• LA CONSIGNE:
Rédigez la suite du texte consacré à Lella Manoubia, en reprenant juste après sa dernière phrase.

• TEXTE FOURNI:
= = =
Lella Mannoubia, une féministe avant l'heure ? Ce qui est sûr c'est qu'elle a refusé le diktat des hommes et s'est rebellée contre l’autoritarisme des hommes et des beys; et en femme libre et indépendante elle a trouvé sa voie dans le soufisme pour s'émanciper des hommes. C'est pourquoi les salafistes, ces enfants-miliciens du Frère musulman Ghannouchi, s'en sont pris à son mausolée, pensant l'effacer de la mémoire collective des tunisiens.
R.B

Lella Manoubia ou Saïda Manoubia, de son vrai nom Aïcha Manoubia, née vers 1180 à La Manouba et décédée en 1257, est une sainte tunisienne. Depuis presque 8 siècles, elle est la sainte patronne de Tunis.
Sa renommée est telle qu'elle lui vaut un récit hagiographique intitulé Manâqib (Vies, vertus et prodiges de la sainte) et rédigé par l'imam de la mosquée de La Manouba. Consécration très rare pour une femme, il révèle des éléments doctrinaux importants où la sainte revendique ouvertement le statut de « pôle des pôles » — la plus haute dignité dans la hiérarchie soufie — et le statut du vicaire de Dieu sur terre. De plus, il montre une femme imprégnée du savoir scientifico-théologique et très instruite sur le Coran.
Elle étudie les hadiths et les sciences de la jurisprudence islamique après avoir reçu sa formation d’Abou Hassan al-Chadhili, un maître soufi berbère marocain, dont elle est l'élève. Ce dernier la nomme même à la tête de son ordre, la Chadhiliyya, lui conférant le statut de pôle de la confrérie, dirigeant de ce fait des imams. Elle va jusqu’à prier à la mosquée Zitouna de Tunis en compagnie des hommes, ce qui constitue un « fait révolutionnaire dans l’histoire du monde musulman ».
= = =
• DONNÉES FOURNIES:
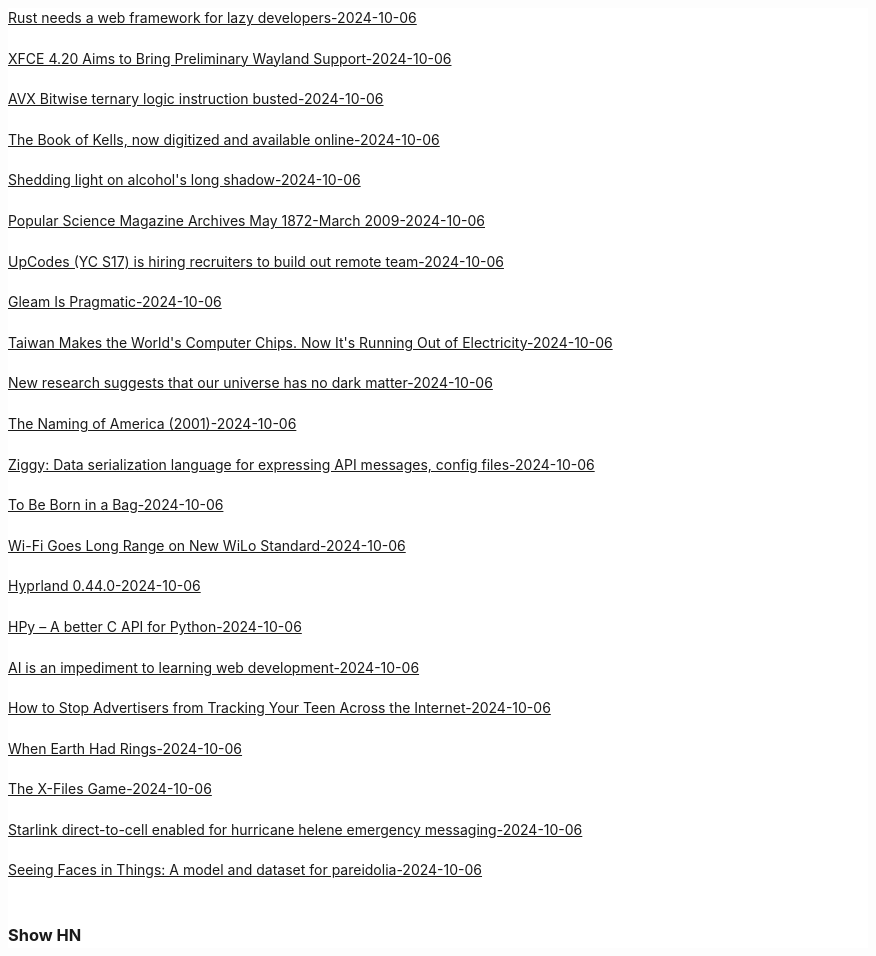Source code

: <a target=_blank rel=nofollow href="https://ntietz.com/blog/rust-needs-a-web-framework-for-lazy-developers/" >Rust needs a web framework for lazy developers-2024-10-06</a><br/><br/><a target=_blank rel=nofollow href="https://ostechnix.com/xfce-4-20-aims-to-bring-preliminary-wayland-support/" >XFCE 4.20 Aims to Bring Preliminary Wayland Support-2024-10-06</a><br/><br/><a target=_blank rel=nofollow href="https://arnaud-carre.github.io/2024-10-06-vpternlogd/" >AVX Bitwise ternary logic instruction busted-2024-10-06</a><br/><br/><a target=_blank rel=nofollow href="https://www.openculture.com/2024/09/the-medieval-masterpiece-the-book-of-kells-is-now-digitized-and-available-online.html" >The Book of Kells, now digitized and available online-2024-10-06</a><br/><br/><a target=_blank rel=nofollow href="https://news.harvard.edu/gazette/story/2024/10/shedding-light-on-alcohols-long-shadow/" >Shedding light on alcohol's long shadow-2024-10-06</a><br/><br/><a target=_blank rel=nofollow href="https://books.google.com/books/about/Popular_Science.html?id=qR8DAAAAMBAJ" >Popular Science Magazine Archives May 1872-March 2009-2024-10-06</a><br/><br/><a target=_blank rel=nofollow href="https://up.codes/careers?utm_source=HN" >UpCodes (YC S17) is hiring recruiters to build out remote team-2024-10-06</a><br/><br/><a target=_blank rel=nofollow href="https://blog.drewolson.org/gleam-is-pragmatic/" >Gleam Is Pragmatic-2024-10-06</a><br/><br/><a target=_blank rel=nofollow href="https://www.wired.com/story/taiwan-makes-the-majority-of-the-worlds-computer-chips-now-its-running-out-of-electricity/" >Taiwan Makes the World's Computer Chips. Now It's Running Out of Electricity-2024-10-06</a><br/><br/><a target=_blank rel=nofollow href="https://phys.org/news/2024-03-universe-dark.html" >New research suggests that our universe has no dark matter-2024-10-06</a><br/><br/><a target=_blank rel=nofollow href="https://www.jonathancohenweb.com/america.html" >The Naming of America (2001)-2024-10-06</a><br/><br/><a target=_blank rel=nofollow href="https://ziggy-lang.io" >Ziggy: Data serialization language for expressing API messages, config files-2024-10-06</a><br/><br/><a target=_blank rel=nofollow href="https://press.asimov.com/articles/artificial-wombs" >To Be Born in a Bag-2024-10-06</a><br/><br/><a target=_blank rel=nofollow href="https://spectrum.ieee.org/wi-fi-lora-hybrid" >Wi-Fi Goes Long Range on New WiLo Standard-2024-10-06</a><br/><br/><a target=_blank rel=nofollow href="https://hyprland.org/news/update44/" >Hyprland 0.44.0-2024-10-06</a><br/><br/><a target=_blank rel=nofollow href="https://hpyproject.org/" >HPy – A better C API for Python-2024-10-06</a><br/><br/><a target=_blank rel=nofollow href="https://ben.page/jumbocode-ai" >AI is an impediment to learning web development-2024-10-06</a><br/><br/><a target=_blank rel=nofollow href="https://www.eff.org/deeplinks/2024/09/how-stop-advertisers-tracking-your-teen-across-internet" >How to Stop Advertisers from Tracking Your Teen Across the Internet-2024-10-06</a><br/><br/><a target=_blank rel=nofollow href="https://nautil.us/when-earth-had-rings-920177/" >When Earth Had Rings-2024-10-06</a><br/><br/><a target=_blank rel=nofollow href="https://www.filfre.net/2024/10/the-truth-is-out-there-part-3-the-game-of-belief/" >The X-Files Game-2024-10-06</a><br/><br/><a target=_blank rel=nofollow href="https://twitter.com/spacex/status/1842988427777605683" >Starlink direct-to-cell enabled for hurricane helene emergency messaging-2024-10-06</a><br/><br/><a target=_blank rel=nofollow href="https://www.science.org/content/article/imagining-faces-tree-trunks-and-your-morning-eggs-ai-can-see-them-too" >Seeing Faces in Things: A model and dataset for pareidolia-2024-10-06</a><br/><br/>





###  Show HN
= = =
• CORRIGÉ:
Jeunesse et rupture

Issue d'une famille du faubourg de La Manouba, Lella Manoubia vit une enfance paisible dans cette fin du XII éme siècle et ce début du XIII ée siècle. Son père, qui veille à l'instruire, la confie à l'enseignement coranique. Très vite, elle fait montre d'élans mystiques et désire mieux pénétrer les mystères de l'islam. À l'âge de 9 ans, elle est très différente des autres enfants : c'est une enfant prodige mais on la considère comme anormale et plus tard on la traitera de folle. À 12 ans, elle éprouve le besoin de s'isoler dans les vergers aux environs du village, peut-être pour méditer ou pour prier. Elle se lie alors avec un personnage qui subjugue ses contemporains, Abou Hassan al-Chadhili, avec qui elle est surprise un jour en pleine discussion. La réaction du père et de la société de l'époque ne se fait pas attendre : elle doit mettre un terme à ces « promenades douteuses » et son père doit lui trouver un mari comme le veut la tradition.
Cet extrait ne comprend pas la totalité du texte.